After a muscle-soothing massage back in our Pokhara hotel rooms, we assembled, shaking with fear, for tandem paragliding. The worst part is running towards the edge of a small field until there is nothing but empty space beneath your legs. The trick is not to look down, as you are already over fifteen hundred metres above sea level. There is no sensation of falling as you go over the edge; you are lifted gently upwards in silence, sitting comfortably. Head reeling with weightlessness, I gripped tightly onto the straps of my harness as my instructor and I rose on the air current, soaring slowly like a giant bird, to two thousand five hundred metres by his altimeter, where I began to feel breathless. We spiralled towards the earth, too quickly for my comfort, but at just the right speed for an adrenalin rush, looking down onto lush jungle and terraced hills. I was relieved that our landing on the shore of Phewa Lake was soft and not the limb-breaking crash I was expecting, and feeling like an intrepid adventurer, I joined the others. We headed straight for the Love Shack restaurant for Planter’s Punch followed by curry and flaming chocolate brownies.

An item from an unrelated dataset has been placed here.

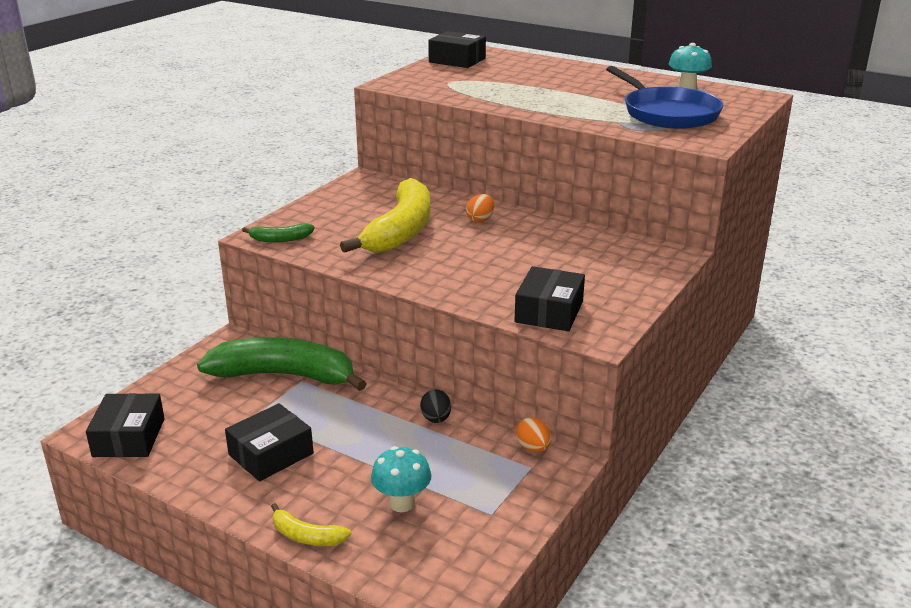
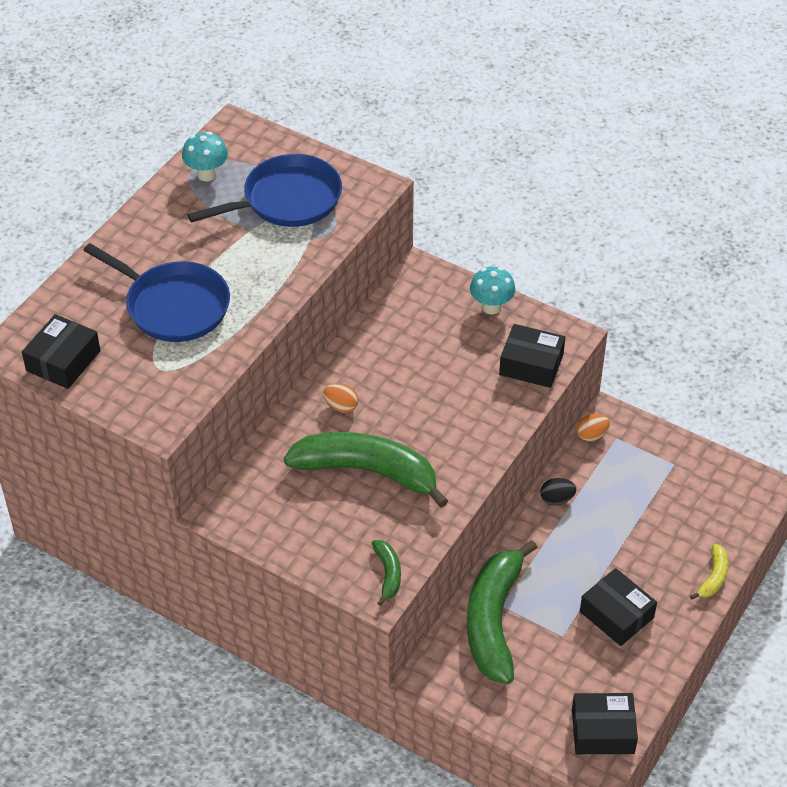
camera: 90 degrees left, 20 degrees up
(400, 231) = (367, 471): yellow banana -> green banana
(402, 503) = (669, 519): turquoise mushroom -> turquoise mushroom (491, 307)
(519, 84) = (174, 306): none -> blue pan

A bone-crunching ride spent squashed into a tiny bus took us to Royal Chitwan National Park, where we were offered the option of elephant washing, and told to wear old clothes as we might get a ‘bit wet’. This turned out to be one of the highlights of the tour. We soon discovered that ‘Elephant washing’ does not mean that you wash the elephants. It means that the elephants wash you. You climb up the trunk holding onto the elephant’s ears, perch on top of his head, and the delighted pachyderm takes great pleasure in dipping his trunk into the muddy river, weaving it up and over his back, to propel what feels like gallons of water at you. Never mind that you can see huge balls of elephant poo floating past you in the same water – honestly, this is fun!



Next morning it seemed that no one appeared to have been infected with anything so we ventured out on mud-encrusted elephants to look for rhinos. We were lucky, and spotted two heavily armoured ones munching contentedly in the grass, while dozens of kingfishers darted along the riverbanks. Later, we lazed in companionable silence in deckchairs at the water’s edge, idly batting at mosquitoes while sipping sundowners and watching the golden orb sink over the jungle.



Back in Kathmandu we made straight for Thamel for our farewell dinner in the famous Rum Doodle restaurant, named after the fictional mountain in W E Bowman’s book and frequented for over twenty years by trekkers and mountaineers. When you enter you are given a large white cardboard footprint to sign and decorate with jokes, poems or obscenities. We left our mark among thousands of others who had completed similar or much harder treks. I got as excited as a celebrity-struck teenager to see Edmund Hillary and Sherpa Tenzing’s names in a glass-fronted frame on the same wall as our footprint.



Next morning we rose at five thirty to take a flight around Everest. As we soared above the famous peak and contemplated the scenery for the last time I thought of the children we had met in the hills now far below me. Their smiles, like the view, were dazzling, enduring, and exquisite.